İçeriğe geçmek için "Enter"a basın

Sinagogların elektrik parasını diyanet öder mi?

Ertuğrul ÖZKÖK

BUGÜNLERDE Türkiye’deki Musevi cemaati ile hükümet arasında çok hassas bir müzakere sürüyor.

Bu müzakere Türkiye’de devletin dine bakışı açısından önemli işaretler verecek.

Olay şu: 2002 başına kadar Türkiye’deki ibadethanelerden hangi dinden olursa olsun elektrik parası alınmıyordu.

Türkiye’de 65 bin dolayında cami olduğunu düşünürseniz, bunun TEDAŞ’ın üzerinde nasıl bir yük oluşturduğunu tahmin etmeniz güç olmaz.

Ancak geçen koalisyon hükümeti çıkarttığı bir kararnameyle TEDAŞ’ın üzerinden bu mali yükü kaldırdı.

Daha sonra yapılan düzenlemede camilerin elektrik paralarının Diyanet İşleri Başkanlığı tarafından ödenmesi kararlaştırıldı.

TEDAŞ TAHSİLATTA ISRAR EDİNCE

Ancak bu kararname uygulamaya konurken sinagog ve kiliselerin durumu boşlukta kalmış.

TEDAŞ da yeni kararnameye dayanarak sinagog ve kiliselere elektrik faturalarını düzenli bir şekilde göndermeye başlamış.

Tabii, o güne kadar elektrik parası ödemeyen dini cemaatler de birden başlayan bu uygulamaya şaşırmışlar.

İstanbul’daki Musevi cemaati ile TEDAŞ arasında bir dizi yazışma yapılmış, ancak bir sonuç alınamamış.

Musevi cemaati konuyu sonunda hükümete iletmiş.

MUSEVİ CEMAATİNİN HAKLI GEREKÇELERİ

Konuştuğum Musevi cemaatinin önde gelen isimlerinden birisi, şu haklı gerekçeyi öne sürüyor:

‘Mesele para meselesi değil. Konu, sinagogaların parasını bizim veya devletin ödemesinden çok daha önemli bir noktaya dayanıyor. Bizler bu toplumun asli üyeleriyiz. Hepimiz Tükiye Cumhuriyeti pasaportu taşıyoruz. Eğer devlet Müslüman vatandaşlarının ibadet yerlerinin elektrik parasını ödüyorsa, bu devlete aynı vatandaşlık bağları ile bağlı olan biz Musevilerin ibadet yerlerinin aynı masraflarını da karşılaması gerekmez mi? Bu devletin bütün vatandaşlarına eşit bakış açısını tescil ettirecek bir davranıştır.’

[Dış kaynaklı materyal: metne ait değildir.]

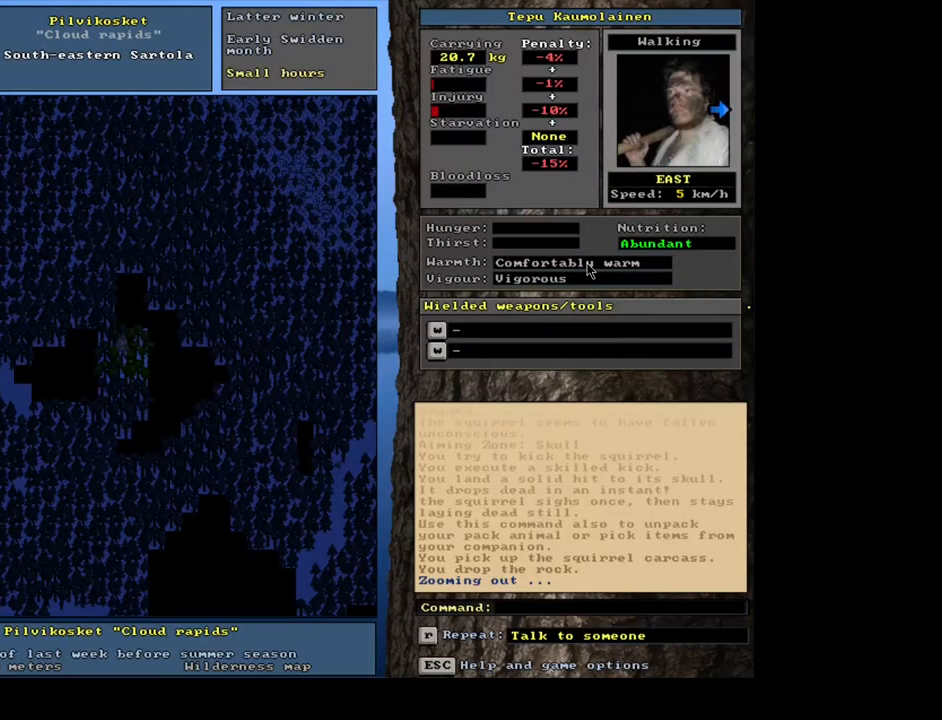
{"keys": [], "mouse": [], "events": []}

Aynı şahsiyet, şu makul gerekçeyi de getiriyor:

‘Devlet bizlerden vergi topluyor. Bizlerin vergi mükellefleri olarak ödediğimiz vergiler camilerin elektrik parasının karşılanmasına da gidiyor. Bundan bir şikáyetimiz yok. Ama vergilerimiz bizim kendi ibadethanelerimizin elektriği için kullanılmıyor. Burada bir çelişki yok mu?’

Cemaat ile hükümet arasında iki yıldır süren görüşmeler iniş çıkışlı bir grafik izlemiş.

Sanayi Bakanı Ali Coşkun yardımcı bir tutum almış. Ancak iş dönmüş dolaşmış, Maliye Bakanlığı’nın ‘Bu para tahsil edilecek’ şeklindeki katı tutumuna takılmış.

HÜKÜMETİN BULDUĞU FORMÜL

Dün aldığım bir bilgiye göre, hükümet sonunda cemaatin bu yaklaşımını haklı bulmuş ve bir formül arayışına girmiş.

Bu formüle göre, sinagogların elektrik harcamaları da Diyanet İşleri Başkanlığı tarafından karşılanacakmış.

Bu arada, Musevi cemaatinin önceki gün yaşadığı bir tartışmayı da aktarmak istiyorum.

Önceki günkü gazetelerde Rum Fener Patriği Bartholomeos’un Türkiye’de dini özgürlüklerin sınırlı olduğu yolunda bir demeci yayımlandı.

Bartholomeos’un Reuters Ajansı’na verdiği bu demeci Musevi cemaati tarafından biraz şaşkınlıkla karşılandı.

Hatta bu şaşkınlık sınırını aşıp biraz tepki de yarattı.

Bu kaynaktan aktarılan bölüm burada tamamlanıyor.